* _Dataset excerpts_
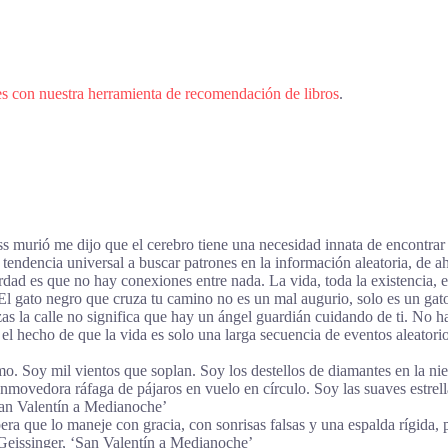
es con nuestra herramienta de recomendación de libros
.
s murió me dijo que el cerebro tiene una necesidad innata de encontrar 
ndencia universal a buscar patrones en la información aleatoria, de ahí
erdad es que no hay conexiones entre nada. La vida, toda la existencia, 
El gato negro que cruza tu camino no es un mal augurio, solo es un gato 
as la calle no significa que hay un ángel guardián cuidando de ti. No h
el hecho de que la vida es solo una larga secuencia de eventos aleatorio
o. Soy mil vientos que soplan. Soy los destellos de diamantes en la niev
nmovedora ráfaga de pájaros en vuelo en círculo. Soy las suaves estrell
San Valentín a Medianoche’
a que lo maneje con gracia, con sonrisas falsas y una espalda rígida,
Geissinger, ‘San Valentín a Medianoche’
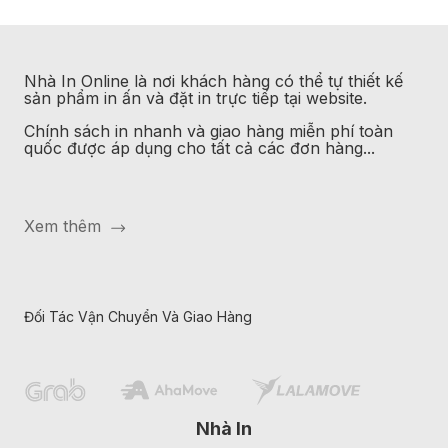
Nhà In Online là nơi khách hàng có thể tự thiết kế
sản phẩm in ấn và đặt in trực tiếp tại website.
Chính sách in nhanh và giao hàng miễn phí toàn
quốc được áp dụng cho tất cả các đơn hàng...
Xem thêm
Đối Tác Vận Chuyển Và Giao Hàng
Nhà In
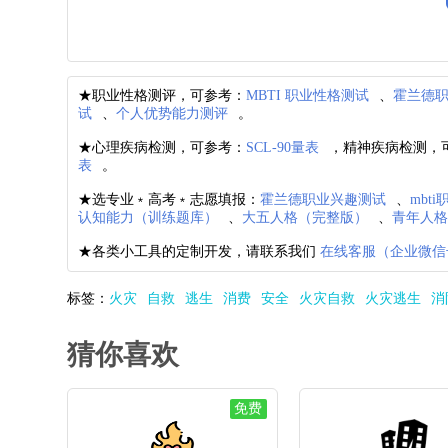
★职业性格测评，可参考：
MBTI 职业性格测试
、
霍兰德
试
、
个人优势能力测评
。
★心理疾病检测，可参考：
SCL-90量表
，精神疾病检测，
表
。
★选专业﹡高考﹡志愿填报：
霍兰德职业兴趣测试
、
mbt
认知能力（训练题库）
、
大五人格（完整版）
、
青年人
★各类小工具的定制开发，请联系我们
在线客服（企业微信
标签：
火灾
自救
逃生
消费
安全
火灾自救
火灾逃生
消
猜你喜欢
免费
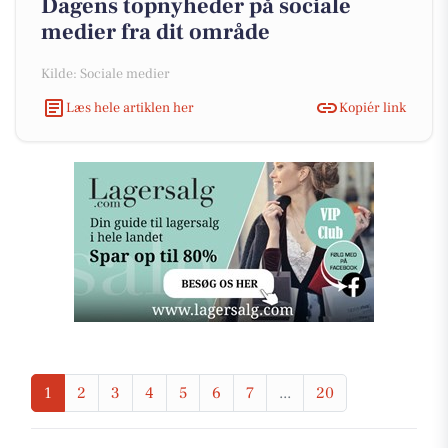
Dagens topnyheder på sociale
medier fra dit område
Kilde: Sociale medier
Læs hele artiklen her
Kopiér link
1
2
3
4
5
6
7
...
20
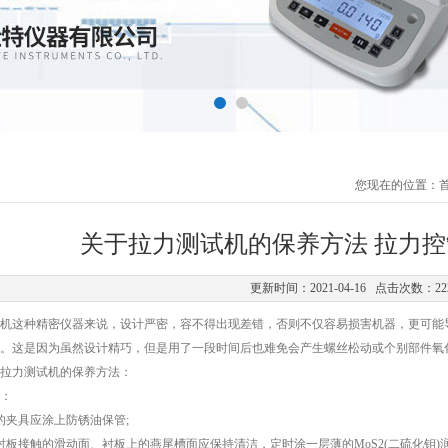
您现在的位置：
关于拉力测试机的保养方法 拉力
更新时间：2021-04-16 点击次数：22
这种精密仪器来说，设计严密，容不得出现差错，否则不仅容易损害机器，更可能导
。这是因为虽然设计精巧，但是用了一段时间后也难免会产生螺丝松动或个别部件氧
力测试机的保养方法：
：
夹具应涂上防锈油保管;
接触的滑动面、衬板上的燕尾槽面应保持清洁，定时涂一层薄的MoS2(二硫化钼)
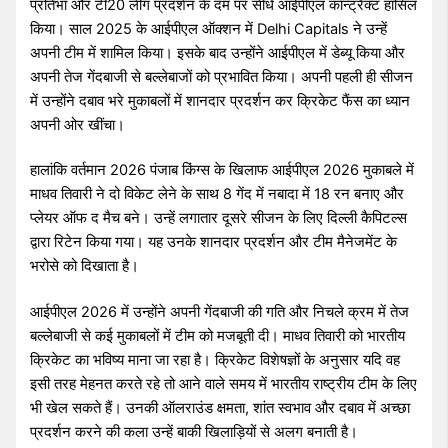
प्रतिभा और टी20 लीग प्रदर्शन के दम पर सीधे आईपीएल कॉन्ट्रैक्ट हासिल
किया। साल 2025 के आईपीएल ऑक्शन में Delhi Capitals ने उन्हें
अपनी टीम में शामिल किया। इसके बाद उन्होंने आईपीएल में डेब्यू किया और
अपनी तेज गेंदबाजी से बल्लेबाजों को प्रभावित किया। अपनी पहली ही सीजन
में उन्होंने दबाव भरे मुकाबलों में शानदार प्रदर्शन कर क्रिकेट फैंस का ध्यान
अपनी ओर खींचा।
हालांकि वर्तमान 2026 पंजाब किंग्स के खिलाफ आईपीएल 2026 मुकाबले में
माधव तिवारी ने दो विकेट लेने के साथ 8 गेंद में नबादा में 18 रन बनाए और
प्लेयर ऑफ द मैच बने। उन्हें लगातार दूसरे सीजन के लिए दिल्ली कैपिटल्स
द्वारा रिटेन किया गया। यह उनके शानदार प्रदर्शन और टीम मैनेजमेंट के
भरोसे को दिखाता है।
आईपीएल 2026 में उन्होंने अपनी गेंदबाजी की गति और निचले क्रम में तेज
बल्लेबाजी से कई मुकाबलों में टीम को मजबूती दी। माधव तिवारी को भारतीय
क्रिकेट का भविष्य माना जा रहा है। क्रिकेट विशेषज्ञों के अनुसार यदि वह
इसी तरह मेहनत करते रहे तो आने वाले समय में भारतीय राष्ट्रीय टीम के लिए
भी खेल सकते हैं। उनकी ऑलराउंड क्षमता, शांत स्वभाव और दबाव में अच्छा
प्रदर्शन करने की कला उन्हें बाकी खिलाड़ियों से अलग बनाती है।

* _Task to carry out_
Copy every line of the data word for word, omitting the images.

* _Solution to this exercise_
es con nuestra herramienta de recomendación de libros
.
s murió me dijo que el cerebro tiene una necesidad innata de encontrar 
ndencia universal a buscar patrones en la información aleatoria, de ahí
erdad es que no hay conexiones entre nada. La vida, toda la existencia, 
El gato negro que cruza tu camino no es un mal augurio, solo es un gato 
as la calle no significa que hay un ángel guardián cuidando de ti. No h
el hecho de que la vida es solo una larga secuencia de eventos aleatorio
o. Soy mil vientos que soplan. Soy los destellos de diamantes en la niev
nmovedora ráfaga de pájaros en vuelo en círculo. Soy las suaves estrell
San Valentín a Medianoche’
a que lo maneje con gracia, con sonrisas falsas y una espalda rígida,
Geissinger, ‘San Valentín a Medianoche’
Nhà In Online là nơi khách hàng có thể tự thiết kế
sản phẩm in ấn và đặt in trực tiếp tại website.
Chính sách in nhanh và giao hàng miễn phí toàn
quốc được áp dụng cho tất cả các đơn hàng...
Xem thêm
Đối Tác Vận Chuyển Và Giao Hàng
Nhà In
★职业性格测评，可参考：
MBTI 职业性格测试
、
霍兰德
试
、
个人优势能力测评
。
★心理疾病检测，可参考：
SCL-90量表
，精神疾病检测，
表
。
★选专业﹡高考﹡志愿填报：
霍兰德职业兴趣测试
、
mbt
认知能力（训练题库）
、
大五人格（完整版）
、
青年人
★各类小工具的定制开发，请联系我们
在线客服（企业微信
标签：
火灾
自救
逃生
消费
安全
火灾自救
火灾逃生
消
猜你喜欢
免费
Dagens topnyheder på sociale
medier fra dit område
Kilde: Sociale medier
Læs hele artiklen her
Kopiér link
1
2
3
4
5
6
7
...
20
您现在的位置：
关于拉力测试机的保养方法 拉力
更新时间：2021-04-16 点击次数：22
这种精密仪器来说，设计严密，容不得出现差错，否则不仅容易损害机器，更可能导
。这是因为虽然设计精巧，但是用了一段时间后也难免会产生螺丝松动或个别部件氧
力测试机的保养方法：
：
夹具应涂上防锈油保管;
接触的滑动面、衬板上的燕尾槽面应保持清洁，定时涂一层薄的MoS2(二硫化钼)
प्रतिभा और टी20 लीग प्रदर्शन के दम पर सीधे आईपीएल कॉन्ट्रैक्ट हासिल
किया। साल 2025 के आईपीएल ऑक्शन में Delhi Capitals ने उन्हें
अपनी टीम में शामिल किया। इसके बाद उन्होंने आईपीएल में डेब्यू किया और
अपनी तेज गेंदबाजी से बल्लेबाजों को प्रभावित किया। अपनी पहली ही सीजन
में उन्होंने दबाव भरे मुकाबलों में शानदार प्रदर्शन कर क्रिकेट फैंस का ध्यान
अपनी ओर खींचा।
हालांकि वर्तमान 2026 पंजाब किंग्स के खिलाफ आईपीएल 2026 मुकाबले में
माधव तिवारी ने दो विकेट लेने के साथ 8 गेंद में नबादा में 18 रन बनाए और
प्लेयर ऑफ द मैच बने। उन्हें लगातार दूसरे सीजन के लिए दिल्ली कैपिटल्स
द्वारा रिटेन किया गया। यह उनके शानदार प्रदर्शन और टीम मैनेजमेंट के
भरोसे को दिखाता है।
आईपीएल 2026 में उन्होंने अपनी गेंदबाजी की गति और निचले क्रम में तेज
बल्लेबाजी से कई मुकाबलों में टीम को मजबूती दी। माधव तिवारी को भारतीय
क्रिकेट का भविष्य माना जा रहा है। क्रिकेट विशेषज्ञों के अनुसार यदि वह
इसी तरह मेहनत करते रहे तो आने वाले समय में भारतीय राष्ट्रीय टीम के लिए
भी खेल सकते हैं। उनकी ऑलराउंड क्षमता, शांत स्वभाव और दबाव में अच्छा
प्रदर्शन करने की कला उन्हें बाकी खिलाड़ियों से अलग बनाती है।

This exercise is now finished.